In assignment 5.1, we calculated the RSS for a node as the sum of the RSS from each branch. tree gives the deviance of each branch as the third value when you print model. For example, we found that the first node Years < 3.5 resulted in an RSS of 54.63. tree tells us the deviance of the first branch Years < 3.5 is 8.45, and the deviance of the second branch is Years > 3.5 46.1800. Notice that 8.45 + 46.18 = 54.63, the RSS we found. So here, think of deviance as the same as RSS.

Tree Pruning

RSS for Full Tree

The RSS for the full tree is the deviance of each terminal node:

0 + .875 + .78 + .9869 + 0 + 1.421 + 6.213 + 9.546 + 1.25
[1] 21.0719

RSS for Tree Without Node 3

I’ll label nodes like this, and put deviances in green:

If I delete node 3, here’s the RSS for each terminal node now:

0 + 4.171 + .9869 + 0 + 1.421 + 6.213 + 9.546 + 1.25
[1] 23.5879

RSS for the Tree without Node 2

  1. Compute the RSS for the tree, deleting node 2.

Tree Score

Let the tuning parameter be \(\alpha = 3\). Then the Tree Score = RSS + 3 T, where T is the total number of leaves.

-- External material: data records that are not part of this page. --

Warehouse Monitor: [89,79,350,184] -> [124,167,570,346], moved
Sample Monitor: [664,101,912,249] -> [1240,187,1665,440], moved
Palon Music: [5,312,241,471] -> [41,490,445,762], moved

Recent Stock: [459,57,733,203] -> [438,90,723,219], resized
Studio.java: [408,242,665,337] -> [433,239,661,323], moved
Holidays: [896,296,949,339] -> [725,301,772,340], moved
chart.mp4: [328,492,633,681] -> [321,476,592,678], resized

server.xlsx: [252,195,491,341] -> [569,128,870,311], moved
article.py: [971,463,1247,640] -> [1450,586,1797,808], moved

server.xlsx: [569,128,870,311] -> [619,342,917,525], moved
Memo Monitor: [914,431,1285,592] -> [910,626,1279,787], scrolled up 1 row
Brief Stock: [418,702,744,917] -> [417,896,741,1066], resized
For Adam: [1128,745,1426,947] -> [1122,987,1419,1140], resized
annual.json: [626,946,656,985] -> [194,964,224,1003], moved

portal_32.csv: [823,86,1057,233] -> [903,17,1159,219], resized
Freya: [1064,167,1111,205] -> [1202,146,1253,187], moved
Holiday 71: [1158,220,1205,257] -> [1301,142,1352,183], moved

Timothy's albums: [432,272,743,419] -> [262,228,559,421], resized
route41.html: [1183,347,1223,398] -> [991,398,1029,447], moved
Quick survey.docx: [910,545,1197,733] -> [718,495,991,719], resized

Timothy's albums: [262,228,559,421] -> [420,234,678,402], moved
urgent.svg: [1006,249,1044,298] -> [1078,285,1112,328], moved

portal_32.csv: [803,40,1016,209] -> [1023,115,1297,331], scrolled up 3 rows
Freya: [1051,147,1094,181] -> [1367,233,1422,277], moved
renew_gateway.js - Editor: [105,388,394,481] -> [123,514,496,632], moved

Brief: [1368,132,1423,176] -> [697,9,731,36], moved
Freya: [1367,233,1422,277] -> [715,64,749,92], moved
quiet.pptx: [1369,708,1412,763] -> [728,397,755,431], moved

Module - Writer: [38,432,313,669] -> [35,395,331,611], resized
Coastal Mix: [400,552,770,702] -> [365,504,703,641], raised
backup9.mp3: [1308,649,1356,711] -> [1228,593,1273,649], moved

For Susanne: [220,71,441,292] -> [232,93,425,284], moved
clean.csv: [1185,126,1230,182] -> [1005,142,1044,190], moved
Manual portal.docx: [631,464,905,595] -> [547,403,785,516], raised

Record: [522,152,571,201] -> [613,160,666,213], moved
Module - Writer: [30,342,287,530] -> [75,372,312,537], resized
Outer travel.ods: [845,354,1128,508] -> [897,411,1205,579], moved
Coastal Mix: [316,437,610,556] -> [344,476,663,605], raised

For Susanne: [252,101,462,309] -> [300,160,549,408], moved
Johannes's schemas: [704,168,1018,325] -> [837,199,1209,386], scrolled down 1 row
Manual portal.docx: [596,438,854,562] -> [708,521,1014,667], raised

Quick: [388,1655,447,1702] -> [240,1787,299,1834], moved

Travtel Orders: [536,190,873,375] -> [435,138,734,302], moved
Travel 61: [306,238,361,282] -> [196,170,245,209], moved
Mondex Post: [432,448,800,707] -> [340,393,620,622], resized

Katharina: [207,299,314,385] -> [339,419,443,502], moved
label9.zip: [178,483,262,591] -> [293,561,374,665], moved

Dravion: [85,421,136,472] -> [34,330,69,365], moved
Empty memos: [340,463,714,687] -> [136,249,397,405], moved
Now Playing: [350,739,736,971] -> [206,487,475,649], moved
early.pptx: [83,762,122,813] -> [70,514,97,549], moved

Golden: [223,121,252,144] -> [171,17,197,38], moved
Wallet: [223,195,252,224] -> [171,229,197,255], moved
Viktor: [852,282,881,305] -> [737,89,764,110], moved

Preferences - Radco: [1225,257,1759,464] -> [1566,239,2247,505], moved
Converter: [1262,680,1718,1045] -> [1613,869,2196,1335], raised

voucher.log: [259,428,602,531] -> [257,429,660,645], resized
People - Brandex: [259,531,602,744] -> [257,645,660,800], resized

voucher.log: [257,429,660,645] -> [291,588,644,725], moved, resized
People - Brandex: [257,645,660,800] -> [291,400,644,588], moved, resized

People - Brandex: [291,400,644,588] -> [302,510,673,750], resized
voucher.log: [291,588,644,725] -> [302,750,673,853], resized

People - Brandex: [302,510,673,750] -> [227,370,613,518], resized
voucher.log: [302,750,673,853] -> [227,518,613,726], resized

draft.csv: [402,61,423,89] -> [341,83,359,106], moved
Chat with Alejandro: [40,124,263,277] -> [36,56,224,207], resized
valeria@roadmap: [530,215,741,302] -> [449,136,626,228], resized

  • Full tree: 21.0719 + 3 * 9 = 48.0719
  • Without node 3: 23.5879 + 3 * 8 = 47.588
  • Without node 2: 27.8669 + 3 * 7 = 48.8669

So \(\alpha = 3\) points to eliminating node 3 as the best way to prune on the left hand side of the tree.

  1. Now prune the right hand side of the tree. Compare your answers to how tree prunes the model with k = 3. This results in a much simpler tree without too much loss in predictive power.

Test Error

  1. Compute the test error for the full model (using the test data set instead of training data set).
  1. Compute the test error for the pruned model.

Weakest link pruning is a powerful technique to simplify decision trees and potentially improve their generalization performance. By iteratively removing the least important branches, we can balance model complexity and predictive accuracy. In this assignment, you implemented weakest link pruning and compared the performance of the pruned tree to the fully grown tree. This process is essential for creating interpretable and robust regression trees.